Your answer needs to include each line of the records in which the string "HARRY" can be found.

········

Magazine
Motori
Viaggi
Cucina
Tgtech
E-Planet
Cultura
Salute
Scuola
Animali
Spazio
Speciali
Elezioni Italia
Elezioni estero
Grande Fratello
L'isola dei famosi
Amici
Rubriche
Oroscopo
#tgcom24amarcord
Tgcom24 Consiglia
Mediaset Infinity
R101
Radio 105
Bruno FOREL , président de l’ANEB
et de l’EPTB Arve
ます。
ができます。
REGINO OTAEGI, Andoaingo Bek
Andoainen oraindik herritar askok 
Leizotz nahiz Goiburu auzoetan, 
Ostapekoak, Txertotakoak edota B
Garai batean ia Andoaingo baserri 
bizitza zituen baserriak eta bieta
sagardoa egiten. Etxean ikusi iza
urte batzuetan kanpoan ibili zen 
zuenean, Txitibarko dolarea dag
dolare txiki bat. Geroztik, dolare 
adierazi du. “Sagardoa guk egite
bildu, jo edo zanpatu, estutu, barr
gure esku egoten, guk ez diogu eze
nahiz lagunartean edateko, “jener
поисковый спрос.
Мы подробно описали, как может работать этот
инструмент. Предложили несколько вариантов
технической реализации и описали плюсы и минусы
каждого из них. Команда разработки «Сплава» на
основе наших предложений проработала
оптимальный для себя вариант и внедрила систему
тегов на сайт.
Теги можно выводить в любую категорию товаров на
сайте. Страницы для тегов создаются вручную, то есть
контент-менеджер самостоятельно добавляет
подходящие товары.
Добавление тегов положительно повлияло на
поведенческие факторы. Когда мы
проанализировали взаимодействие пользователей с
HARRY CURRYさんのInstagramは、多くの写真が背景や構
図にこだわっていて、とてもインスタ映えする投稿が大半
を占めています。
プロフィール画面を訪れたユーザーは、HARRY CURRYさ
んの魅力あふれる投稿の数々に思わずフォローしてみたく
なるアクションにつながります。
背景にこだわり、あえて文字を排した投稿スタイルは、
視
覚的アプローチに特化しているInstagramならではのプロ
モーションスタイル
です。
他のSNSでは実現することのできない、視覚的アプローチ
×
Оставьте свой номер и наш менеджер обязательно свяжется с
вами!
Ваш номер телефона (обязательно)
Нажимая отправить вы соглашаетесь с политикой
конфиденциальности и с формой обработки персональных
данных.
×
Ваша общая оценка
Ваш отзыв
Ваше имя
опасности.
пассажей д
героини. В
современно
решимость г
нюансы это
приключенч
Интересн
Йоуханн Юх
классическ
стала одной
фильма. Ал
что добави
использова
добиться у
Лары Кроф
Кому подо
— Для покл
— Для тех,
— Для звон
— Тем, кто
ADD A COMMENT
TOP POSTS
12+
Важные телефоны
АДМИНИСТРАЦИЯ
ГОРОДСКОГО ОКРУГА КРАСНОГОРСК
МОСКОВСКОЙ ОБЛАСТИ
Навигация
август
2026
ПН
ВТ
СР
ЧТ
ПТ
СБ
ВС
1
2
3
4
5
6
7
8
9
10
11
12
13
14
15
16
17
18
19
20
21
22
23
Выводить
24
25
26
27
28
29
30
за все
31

········

-- Task solution --
HARRY CURRYさんのInstagramは、多くの写真が背景や構
プロフィール画面を訪れたユーザーは、HARRY CURRYさ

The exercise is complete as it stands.